A business with workers and no executives would be like a human body with all limbs and no brain. The brain matters. The intellect matters.

I’m not saying that factory workers have no brains; but they are not the brains of the company. The people who start and run businesses take risks and hold responsibility for the decisions that end up affecting every single employee. If those executives and owners make the wrong decisions, they harm their own profits and jobs are lost. Without the jobs, there is nothing for any union or employee to negotiate or demand.

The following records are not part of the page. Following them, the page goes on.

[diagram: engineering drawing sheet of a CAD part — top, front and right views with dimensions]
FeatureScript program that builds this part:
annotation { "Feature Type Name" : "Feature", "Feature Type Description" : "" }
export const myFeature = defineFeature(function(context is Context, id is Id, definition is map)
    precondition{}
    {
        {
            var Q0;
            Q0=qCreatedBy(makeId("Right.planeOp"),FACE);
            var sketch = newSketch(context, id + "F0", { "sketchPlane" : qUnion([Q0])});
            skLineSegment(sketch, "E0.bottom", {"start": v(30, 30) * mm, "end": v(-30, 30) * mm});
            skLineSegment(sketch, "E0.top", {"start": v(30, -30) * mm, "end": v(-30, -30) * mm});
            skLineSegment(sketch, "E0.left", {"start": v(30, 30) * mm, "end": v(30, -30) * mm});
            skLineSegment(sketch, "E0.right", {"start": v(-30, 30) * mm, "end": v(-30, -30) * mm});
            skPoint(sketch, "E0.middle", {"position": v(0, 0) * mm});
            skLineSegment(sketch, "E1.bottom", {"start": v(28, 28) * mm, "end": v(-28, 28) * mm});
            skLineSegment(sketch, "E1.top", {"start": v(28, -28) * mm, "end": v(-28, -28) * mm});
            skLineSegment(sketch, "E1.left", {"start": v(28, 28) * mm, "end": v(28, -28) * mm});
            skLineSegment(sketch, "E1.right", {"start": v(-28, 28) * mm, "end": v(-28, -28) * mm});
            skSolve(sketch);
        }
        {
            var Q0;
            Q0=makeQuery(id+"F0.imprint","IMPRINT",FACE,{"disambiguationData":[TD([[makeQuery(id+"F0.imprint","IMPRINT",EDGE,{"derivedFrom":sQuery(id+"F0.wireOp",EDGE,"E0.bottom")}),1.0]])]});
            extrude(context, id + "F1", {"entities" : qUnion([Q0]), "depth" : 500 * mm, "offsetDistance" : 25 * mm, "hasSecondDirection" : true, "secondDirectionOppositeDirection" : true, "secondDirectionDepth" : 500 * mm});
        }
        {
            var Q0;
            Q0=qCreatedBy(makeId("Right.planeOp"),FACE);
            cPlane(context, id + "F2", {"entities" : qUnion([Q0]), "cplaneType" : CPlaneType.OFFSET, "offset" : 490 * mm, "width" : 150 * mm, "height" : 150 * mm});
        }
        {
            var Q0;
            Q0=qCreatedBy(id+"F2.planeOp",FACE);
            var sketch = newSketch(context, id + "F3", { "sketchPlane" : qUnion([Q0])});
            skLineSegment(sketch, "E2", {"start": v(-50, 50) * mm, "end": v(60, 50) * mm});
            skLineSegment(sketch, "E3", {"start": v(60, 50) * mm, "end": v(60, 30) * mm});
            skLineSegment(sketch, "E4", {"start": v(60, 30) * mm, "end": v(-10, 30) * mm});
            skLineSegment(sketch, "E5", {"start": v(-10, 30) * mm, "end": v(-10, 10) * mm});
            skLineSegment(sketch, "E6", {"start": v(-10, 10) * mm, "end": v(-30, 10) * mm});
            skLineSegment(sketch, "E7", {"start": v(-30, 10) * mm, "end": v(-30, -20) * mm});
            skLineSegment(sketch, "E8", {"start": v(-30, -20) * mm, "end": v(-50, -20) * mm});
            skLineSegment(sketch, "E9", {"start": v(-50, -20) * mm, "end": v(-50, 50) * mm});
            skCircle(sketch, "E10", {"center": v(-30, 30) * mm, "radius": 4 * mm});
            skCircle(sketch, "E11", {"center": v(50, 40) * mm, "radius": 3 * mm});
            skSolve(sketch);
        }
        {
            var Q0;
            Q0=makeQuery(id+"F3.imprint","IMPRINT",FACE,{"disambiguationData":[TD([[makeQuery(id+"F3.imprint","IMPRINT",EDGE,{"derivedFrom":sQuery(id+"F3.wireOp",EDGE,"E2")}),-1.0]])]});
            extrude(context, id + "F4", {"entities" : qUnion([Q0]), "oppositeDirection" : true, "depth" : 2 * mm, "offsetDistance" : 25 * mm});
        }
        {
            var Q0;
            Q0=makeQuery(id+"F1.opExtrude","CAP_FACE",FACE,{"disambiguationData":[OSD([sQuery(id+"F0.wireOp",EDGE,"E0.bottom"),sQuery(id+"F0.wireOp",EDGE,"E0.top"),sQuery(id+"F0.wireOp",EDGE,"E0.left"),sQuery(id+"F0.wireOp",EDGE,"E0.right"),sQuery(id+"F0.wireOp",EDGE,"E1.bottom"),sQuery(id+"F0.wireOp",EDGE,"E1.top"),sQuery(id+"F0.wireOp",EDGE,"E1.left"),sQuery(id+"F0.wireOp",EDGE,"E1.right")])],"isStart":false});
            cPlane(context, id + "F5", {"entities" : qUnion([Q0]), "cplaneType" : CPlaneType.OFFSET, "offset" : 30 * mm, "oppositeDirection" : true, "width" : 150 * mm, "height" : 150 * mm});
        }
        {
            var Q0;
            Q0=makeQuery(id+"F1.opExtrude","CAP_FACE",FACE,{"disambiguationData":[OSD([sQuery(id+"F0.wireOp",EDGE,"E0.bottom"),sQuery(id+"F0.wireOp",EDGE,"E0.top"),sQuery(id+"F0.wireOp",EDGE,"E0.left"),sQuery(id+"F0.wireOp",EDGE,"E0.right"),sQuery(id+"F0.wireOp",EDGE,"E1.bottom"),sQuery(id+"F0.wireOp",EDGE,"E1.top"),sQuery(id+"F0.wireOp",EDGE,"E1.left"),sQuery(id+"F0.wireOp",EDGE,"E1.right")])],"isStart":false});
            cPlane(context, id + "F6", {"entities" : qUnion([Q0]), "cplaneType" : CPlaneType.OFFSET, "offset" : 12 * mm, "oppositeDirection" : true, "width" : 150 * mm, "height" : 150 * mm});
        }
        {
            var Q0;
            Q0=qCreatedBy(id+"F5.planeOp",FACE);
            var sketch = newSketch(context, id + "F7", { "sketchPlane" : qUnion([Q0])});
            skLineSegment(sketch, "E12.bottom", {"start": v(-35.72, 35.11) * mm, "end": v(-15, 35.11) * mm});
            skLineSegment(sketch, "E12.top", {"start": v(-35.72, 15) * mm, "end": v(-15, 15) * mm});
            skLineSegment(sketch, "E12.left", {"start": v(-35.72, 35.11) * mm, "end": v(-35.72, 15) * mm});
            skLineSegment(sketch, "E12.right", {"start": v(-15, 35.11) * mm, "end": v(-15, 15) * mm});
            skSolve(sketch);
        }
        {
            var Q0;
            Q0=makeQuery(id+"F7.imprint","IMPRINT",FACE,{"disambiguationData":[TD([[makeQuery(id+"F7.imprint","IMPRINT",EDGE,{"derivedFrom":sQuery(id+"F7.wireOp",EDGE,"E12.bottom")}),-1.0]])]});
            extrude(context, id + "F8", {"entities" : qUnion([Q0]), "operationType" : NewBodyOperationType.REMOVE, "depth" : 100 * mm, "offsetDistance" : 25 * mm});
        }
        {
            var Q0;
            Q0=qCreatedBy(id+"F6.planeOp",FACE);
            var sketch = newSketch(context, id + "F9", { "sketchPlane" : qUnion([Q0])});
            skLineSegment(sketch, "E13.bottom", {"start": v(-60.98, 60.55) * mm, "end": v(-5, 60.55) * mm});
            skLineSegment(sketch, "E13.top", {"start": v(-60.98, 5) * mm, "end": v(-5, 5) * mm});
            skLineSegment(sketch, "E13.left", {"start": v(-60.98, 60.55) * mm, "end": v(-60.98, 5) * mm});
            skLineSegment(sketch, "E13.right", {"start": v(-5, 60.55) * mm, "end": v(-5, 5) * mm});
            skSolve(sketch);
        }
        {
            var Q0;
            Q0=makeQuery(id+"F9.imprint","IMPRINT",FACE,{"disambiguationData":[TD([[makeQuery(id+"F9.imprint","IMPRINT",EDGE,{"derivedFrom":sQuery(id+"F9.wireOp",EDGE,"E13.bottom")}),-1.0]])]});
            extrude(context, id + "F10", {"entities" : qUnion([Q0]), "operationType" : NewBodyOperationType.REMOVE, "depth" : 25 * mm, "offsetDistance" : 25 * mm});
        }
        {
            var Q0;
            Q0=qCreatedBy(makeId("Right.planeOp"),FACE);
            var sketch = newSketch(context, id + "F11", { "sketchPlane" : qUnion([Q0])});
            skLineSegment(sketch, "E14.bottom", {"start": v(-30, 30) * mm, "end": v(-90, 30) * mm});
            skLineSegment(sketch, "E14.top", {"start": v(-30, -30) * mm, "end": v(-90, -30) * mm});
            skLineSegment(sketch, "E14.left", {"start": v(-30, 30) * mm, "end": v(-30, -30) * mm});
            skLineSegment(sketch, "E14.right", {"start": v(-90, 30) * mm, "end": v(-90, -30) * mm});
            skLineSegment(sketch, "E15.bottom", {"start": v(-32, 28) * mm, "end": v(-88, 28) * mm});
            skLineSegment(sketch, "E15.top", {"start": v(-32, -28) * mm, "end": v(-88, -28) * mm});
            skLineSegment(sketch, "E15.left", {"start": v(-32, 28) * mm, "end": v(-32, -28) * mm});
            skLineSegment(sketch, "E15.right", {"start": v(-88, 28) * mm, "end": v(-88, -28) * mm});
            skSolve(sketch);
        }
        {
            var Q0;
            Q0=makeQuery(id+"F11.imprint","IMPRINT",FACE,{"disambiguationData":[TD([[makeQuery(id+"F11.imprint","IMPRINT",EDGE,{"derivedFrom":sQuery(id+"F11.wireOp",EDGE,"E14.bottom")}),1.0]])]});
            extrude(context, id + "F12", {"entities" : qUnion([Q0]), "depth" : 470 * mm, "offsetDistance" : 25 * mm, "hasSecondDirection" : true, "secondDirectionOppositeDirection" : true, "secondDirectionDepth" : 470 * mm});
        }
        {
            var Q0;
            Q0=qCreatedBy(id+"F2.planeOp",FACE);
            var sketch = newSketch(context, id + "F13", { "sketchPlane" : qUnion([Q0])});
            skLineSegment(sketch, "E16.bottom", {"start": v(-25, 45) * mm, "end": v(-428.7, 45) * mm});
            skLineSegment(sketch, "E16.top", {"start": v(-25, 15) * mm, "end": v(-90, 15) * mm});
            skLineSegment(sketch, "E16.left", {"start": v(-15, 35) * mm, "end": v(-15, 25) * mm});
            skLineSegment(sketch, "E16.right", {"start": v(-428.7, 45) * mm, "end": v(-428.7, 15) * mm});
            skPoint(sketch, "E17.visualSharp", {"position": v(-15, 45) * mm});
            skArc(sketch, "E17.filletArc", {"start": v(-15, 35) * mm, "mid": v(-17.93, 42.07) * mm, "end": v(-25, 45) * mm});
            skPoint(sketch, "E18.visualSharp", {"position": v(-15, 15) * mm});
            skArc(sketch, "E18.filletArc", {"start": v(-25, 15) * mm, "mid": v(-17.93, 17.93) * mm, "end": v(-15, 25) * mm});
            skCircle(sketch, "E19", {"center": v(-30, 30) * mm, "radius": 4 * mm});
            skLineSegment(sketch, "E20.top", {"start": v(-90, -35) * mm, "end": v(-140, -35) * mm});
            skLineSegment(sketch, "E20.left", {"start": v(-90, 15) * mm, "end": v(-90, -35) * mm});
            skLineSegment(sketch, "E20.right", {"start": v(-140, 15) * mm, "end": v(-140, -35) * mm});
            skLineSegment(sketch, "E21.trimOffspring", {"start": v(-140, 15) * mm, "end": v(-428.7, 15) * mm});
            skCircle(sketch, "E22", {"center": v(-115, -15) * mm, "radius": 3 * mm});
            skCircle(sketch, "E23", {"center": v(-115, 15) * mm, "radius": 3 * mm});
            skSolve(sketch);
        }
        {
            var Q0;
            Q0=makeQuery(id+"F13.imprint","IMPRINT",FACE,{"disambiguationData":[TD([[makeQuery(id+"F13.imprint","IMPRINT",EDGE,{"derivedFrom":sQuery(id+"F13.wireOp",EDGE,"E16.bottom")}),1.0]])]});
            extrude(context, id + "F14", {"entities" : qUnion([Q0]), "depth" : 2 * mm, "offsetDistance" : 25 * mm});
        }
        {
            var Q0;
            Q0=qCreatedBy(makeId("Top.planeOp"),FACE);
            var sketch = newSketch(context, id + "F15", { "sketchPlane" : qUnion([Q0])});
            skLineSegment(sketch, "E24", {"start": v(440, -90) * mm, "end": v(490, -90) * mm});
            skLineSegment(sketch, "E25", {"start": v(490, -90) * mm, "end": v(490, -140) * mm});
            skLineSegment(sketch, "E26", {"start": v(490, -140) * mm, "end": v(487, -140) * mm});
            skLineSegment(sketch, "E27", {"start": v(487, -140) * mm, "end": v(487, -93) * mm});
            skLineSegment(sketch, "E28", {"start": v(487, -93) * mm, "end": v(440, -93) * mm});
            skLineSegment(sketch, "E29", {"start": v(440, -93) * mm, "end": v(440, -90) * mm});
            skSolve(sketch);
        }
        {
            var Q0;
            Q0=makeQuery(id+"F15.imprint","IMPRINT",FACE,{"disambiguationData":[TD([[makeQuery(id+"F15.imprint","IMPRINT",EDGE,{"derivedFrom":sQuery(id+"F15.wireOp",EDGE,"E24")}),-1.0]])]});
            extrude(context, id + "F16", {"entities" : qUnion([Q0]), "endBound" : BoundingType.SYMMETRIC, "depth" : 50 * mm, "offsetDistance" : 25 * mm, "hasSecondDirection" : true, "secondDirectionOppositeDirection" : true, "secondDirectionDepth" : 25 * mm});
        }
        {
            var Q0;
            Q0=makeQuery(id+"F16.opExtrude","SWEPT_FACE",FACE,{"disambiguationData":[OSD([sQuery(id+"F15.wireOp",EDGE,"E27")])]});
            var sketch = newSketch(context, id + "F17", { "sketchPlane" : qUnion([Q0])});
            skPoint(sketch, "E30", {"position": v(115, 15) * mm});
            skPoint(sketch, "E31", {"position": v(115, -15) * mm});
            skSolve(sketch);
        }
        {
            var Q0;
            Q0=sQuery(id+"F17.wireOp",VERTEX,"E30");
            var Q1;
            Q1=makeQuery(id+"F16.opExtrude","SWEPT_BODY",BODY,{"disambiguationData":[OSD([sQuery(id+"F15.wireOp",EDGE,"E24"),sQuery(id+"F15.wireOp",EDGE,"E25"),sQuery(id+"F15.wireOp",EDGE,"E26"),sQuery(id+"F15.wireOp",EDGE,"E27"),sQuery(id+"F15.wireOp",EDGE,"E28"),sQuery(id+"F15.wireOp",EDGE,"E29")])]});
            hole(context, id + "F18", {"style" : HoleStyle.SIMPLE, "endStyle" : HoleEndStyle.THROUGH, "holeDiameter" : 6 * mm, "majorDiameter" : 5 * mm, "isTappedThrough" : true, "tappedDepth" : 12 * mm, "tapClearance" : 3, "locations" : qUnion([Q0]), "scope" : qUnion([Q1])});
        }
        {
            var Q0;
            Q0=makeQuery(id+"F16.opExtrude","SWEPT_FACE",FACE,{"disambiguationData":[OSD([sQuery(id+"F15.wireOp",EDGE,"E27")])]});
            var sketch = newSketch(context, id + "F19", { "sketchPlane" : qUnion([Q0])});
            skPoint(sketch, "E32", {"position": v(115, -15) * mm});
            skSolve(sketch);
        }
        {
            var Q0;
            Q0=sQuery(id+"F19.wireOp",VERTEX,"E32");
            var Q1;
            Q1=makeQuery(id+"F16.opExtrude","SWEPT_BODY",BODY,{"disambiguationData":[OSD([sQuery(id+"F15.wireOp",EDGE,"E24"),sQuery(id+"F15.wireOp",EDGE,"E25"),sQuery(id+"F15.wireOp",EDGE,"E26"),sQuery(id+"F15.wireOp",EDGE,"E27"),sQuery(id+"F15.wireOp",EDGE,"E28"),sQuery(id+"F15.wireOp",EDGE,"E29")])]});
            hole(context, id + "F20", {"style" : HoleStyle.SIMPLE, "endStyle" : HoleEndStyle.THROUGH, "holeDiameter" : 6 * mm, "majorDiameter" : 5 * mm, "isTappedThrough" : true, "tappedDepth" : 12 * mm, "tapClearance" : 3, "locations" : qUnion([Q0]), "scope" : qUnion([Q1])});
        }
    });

Workers who side with socialists—or any advocate of government intervention, including Obama—are harming themselves, most of all. They are the first to falter or suffer when profit is removed from the world of business. When you remove profit from business, you get Soviet Russia. Or Communist China before the fascist government permitted some for-profit enterprise. Or Communist Cuba. Are those situations actually in the best interest of workers? Or is it only a nihilistic hatred of profit, success and productivity that motivates socialists like Sawant?

If you think that Sawant is a nutty extremist and doesn’t matter, then ask yourself how she managed to win an election in a major American city. Perhaps such ignorance is forgivable in a third-world country where free elections never existed. But in twenty-first century America?

If you think Sawant is an aberration, then try to identify exactly how her premises differ from Obama’s of “spread the wealth” and coercion of business on the implied assumption that it has nowhere else to go? How is it any different for Sawant to claim the workers own Boeing than it is for Obama to say that the 51 percent of voters who support socialized medicine own health care?

When you destroy the capacity to make wealth and prosper from one’s choices in business, you’ve destroyed the capacity for the workers to have jobs, including benefits or the other things that go with the better jobs.

No boss? No owner? No job; no employee.

If your heart bleeds for the “little guy,” then try to figure out where that little guy would be without the bigger guy to take the risks and run the enterprises those little guys require.